Published online by Cambridge University Press: 16 April 2025
We have just looked at the emergence of a system of food production that no longer requires the use of land, light, and sun, and creates its own environment, all perfectly suited to urban life. In this chapter, we will examine transformations in food products that point to radical changes in the human diet through the supply of equally nutritious and tasty substitutes for the whole range of animal protein products: meats from all kinds of animals, milk and dairy products (butter, cheeses, whipped cream, yoghurts, ice cream, and even human milk), eggs and egg products (mayonnaise, egg white), together with fish and shellfish of all kinds.
It is not only a question of increasing the number of vegetarian and vegan options, millenary traditions in human history and strongly represented in the founders of the modern food industry, as indicated in previous chapters. Nor are the motives limited to spiritual or mental and physical health issues but include the valuing of animal welfare in the face of the cruelty of industrial systems of rearing and slaughter. Added to this is the perceived impossibility of generalizing an animal protein diet to the increasingly urban global population, given the example of the extraordinary growth of Chinese demand for meat in the last two decades. Above all, however, are the costs of the various animal protein chains, in terms of fossil fuel use, destruction of forests and biodiversity, and their strong contribution to greenhouse gases.

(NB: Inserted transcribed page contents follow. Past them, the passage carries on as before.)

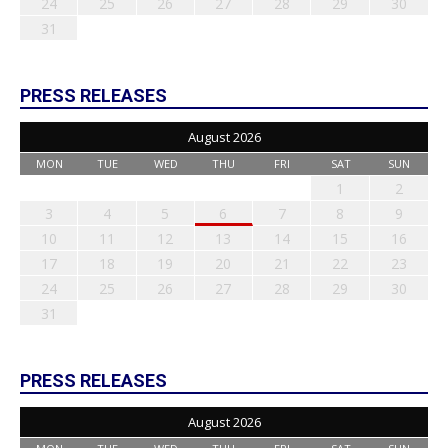
24
25
26
27
28
29
30
31
PRESS RELEASES
August 2026
MON
TUE
WED
THU
FRI
SAT
SUN
1
2
3
4
5
6
7
8
9
10
11
12
13
14
15
16
17
18
19
20
21
22
23
24
25
26
27
28
29
30
31
PRESS RELEASES
August 2026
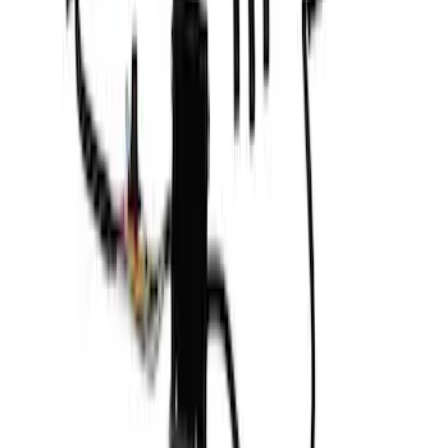
F-150 2023-2026 Underbody
Illumination Courtesy Light Kit by
Lumen®
SKU
:
VPL3Z13D290AB
F-150 2021-2023 Putco® Tailgate Light
Bar LED for Vehicles with On-Board
Scales w/Smart Hitch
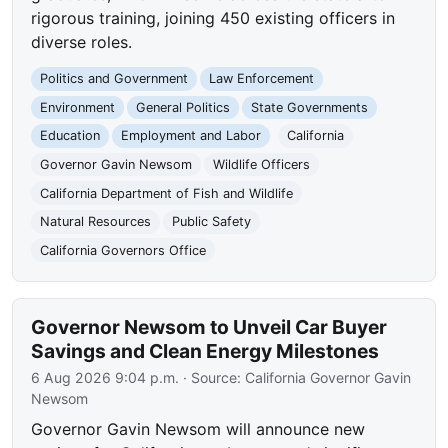
rigorous training, joining 450 existing officers in
diverse roles.
Politics and Government
Law Enforcement
Environment
General Politics
State Governments
Education
Employment and Labor
California
Governor Gavin Newsom
Wildlife Officers
California Department of Fish and Wildlife
Natural Resources
Public Safety
California Governors Office
Governor Newsom to Unveil Car Buyer
Savings and Clean Energy Milestones
6 Aug 2026 9:04 p.m.
· Source:
California Governor Gavin
Newsom
Governor Gavin Newsom will announce new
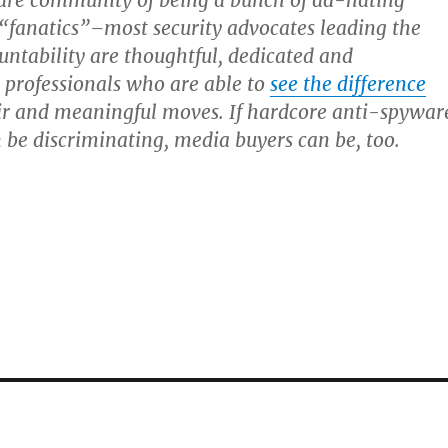
are community of being a bunch of ad-hating
“fanatics”–most security advocates leading the
untability are thoughtful, dedicated and
 professionals who are able to
see the difference
ir and meaningful moves. If hardcore anti-spywar
be discriminating, media buyers can be, too.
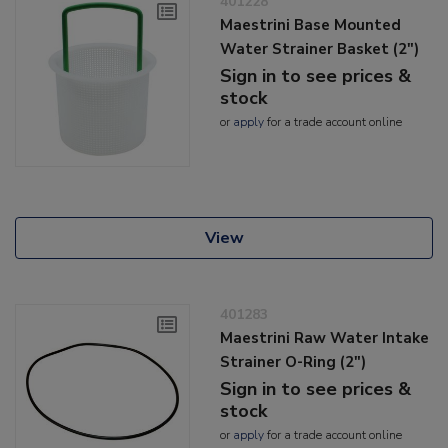
401228
Maestrini Base Mounted
Water Strainer Basket (2")
Sign in to see prices &
stock
or
apply
for a trade account online
View
401283
Maestrini Raw Water Intake
Strainer O-Ring (2")
Sign in to see prices &
stock
or
apply
for a trade account online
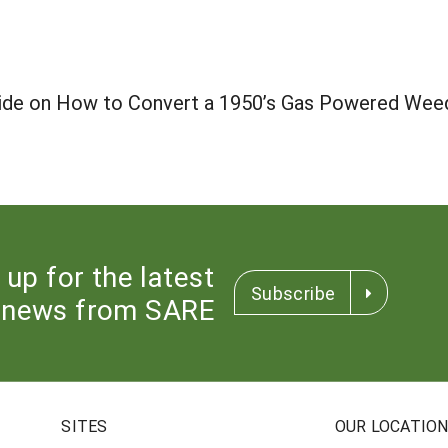
uide on How to Convert a 1950’s Gas Powered Weed
 up for the latest
Subscribe
news from SARE
SITES
OUR LOCATIO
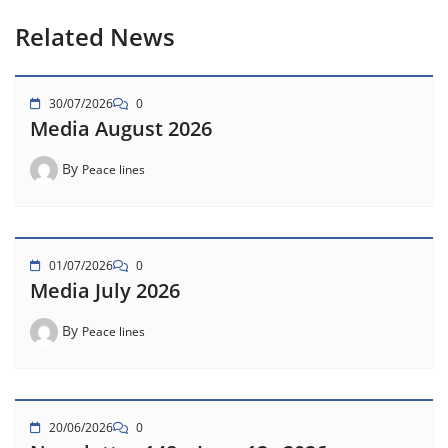
Related News
30/07/2026
0
Media August 2026
By
Peace lines
01/07/2026
0
Media July 2026
By
Peace lines
20/06/2026
0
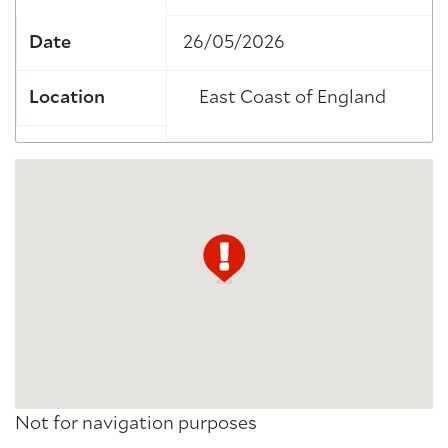
Date
26/05/2026
Location
East Coast of England
Not for navigation purposes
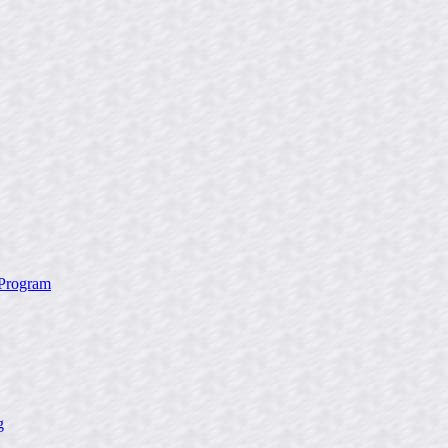
 Program
g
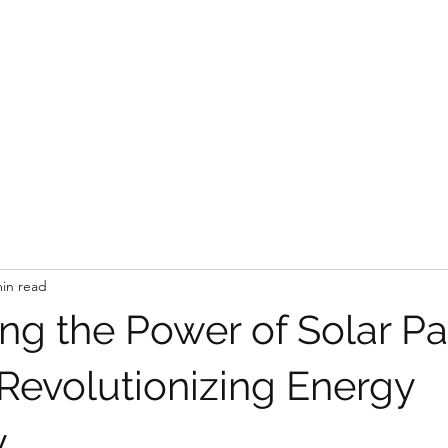
CE SOLUTIONS
 the problem
min read
ng the Power of Solar Pa
 Revolutionizing Energy
y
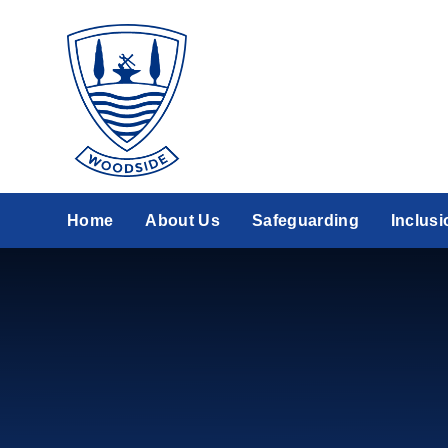
Skip to content ↓
Home
About Us
Safeguarding
Inclusi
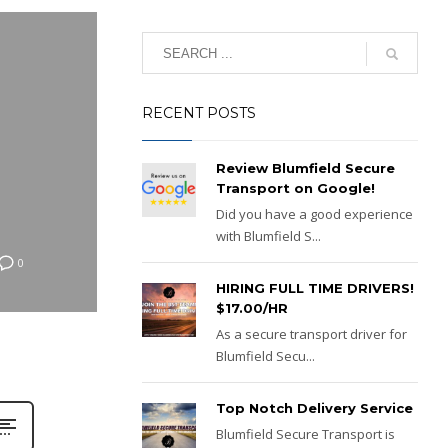
RECENT POSTS
Review Blumfield Secure
Transport on Google!
Did you have a good experience
with Blumfield S...
0
HIRING FULL TIME DRIVERS!
$17.00/HR
As a secure transport driver for
Blumfield Secu...
Top Notch Delivery Service
Blumfield Secure Transport is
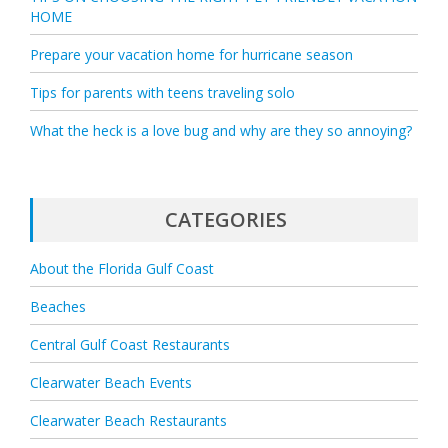
HOME
Prepare your vacation home for hurricane season
Tips for parents with teens traveling solo
What the heck is a love bug and why are they so annoying?
CATEGORIES
About the Florida Gulf Coast
Beaches
Central Gulf Coast Restaurants
Clearwater Beach Events
Clearwater Beach Restaurants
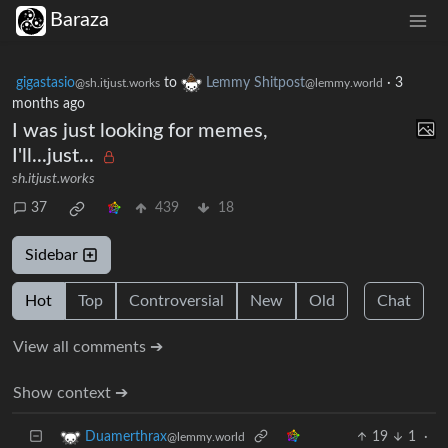
Baraza
gigastasio
to
Lemmy Shitpost
·
3
@sh.itjust.works
@lemmy.world
months ago
I was just looking for memes,
I'll...just...
sh.itjust.works
37
439
18
Sidebar
Hot
Top
Controversial
New
Old
Chat
View all comments ➔
Show context ➔
19
1
·
Duamerthrax
@lemmy.world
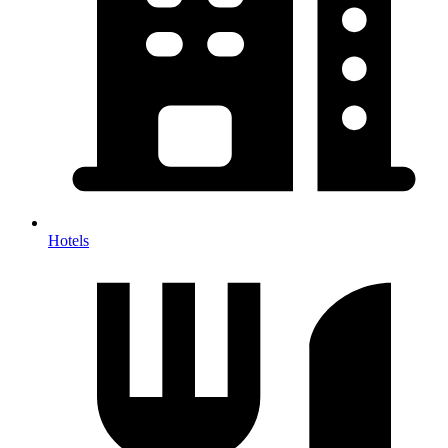
Hotels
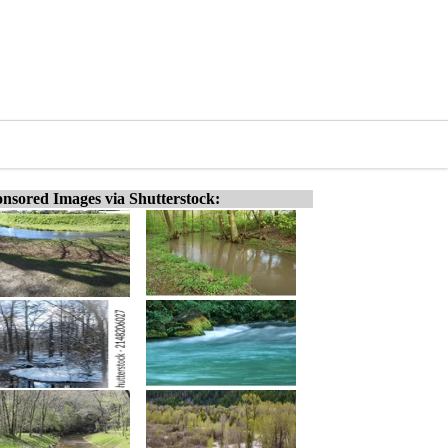
nsored Images via Shutterstock:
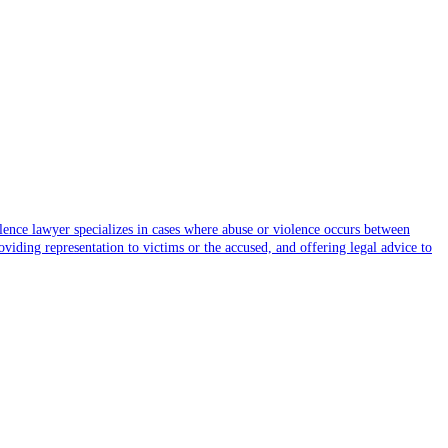
olence lawyer specializes in cases where abuse or violence occurs between
viding representation to victims or the accused, and offering legal advice to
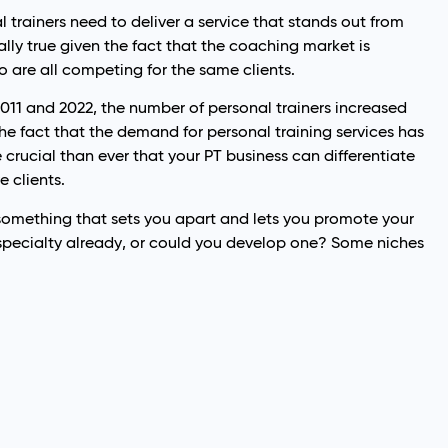
 trainers need to deliver a service that stands out from
ially true given the fact that the coaching market is
o are all competing for the same clients.
2011 and 2022, the number of personal trainers increased
the fact that the demand for personal training services has
e crucial than ever that your PT business can differentiate
e clients.
 something that sets you apart and lets you promote your
specialty already, or could you develop one? Some niches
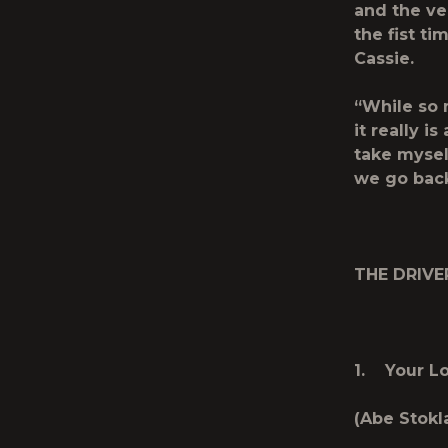
and the ve
the fist ti
Cassie.
“While so 
it really is
take mysel
we go back
THE DRIVE
1. Your L
(Abe Stokl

This set of factors is driving the extraordinary wave of product innovations whose stated aim is to replace the conventional global animal protein food chains. Climate-controlled agriculture and vertical farming promise to displace much of ‘protected’ agriculture and integrate horticulture into urban life. Alternative proteins based on plants, algae, fungi, and insects promise a drastic reduction of land devoted to livestock and feed production. Half of the world's habitable land is devoted to agriculture and 70–80 per cent of this to livestock (Ritchie and Roser, 2024 ). The release of this land for rewilding of various kinds, especially in the form of reforestation, extends beyond the recovery of cattle-raising areas, because the direct consumption of vegetable protein also avoids the costs of converting this protein into animal protein, which in the case of beef demands eight to ten kilograms of feed for one kilogram of meat.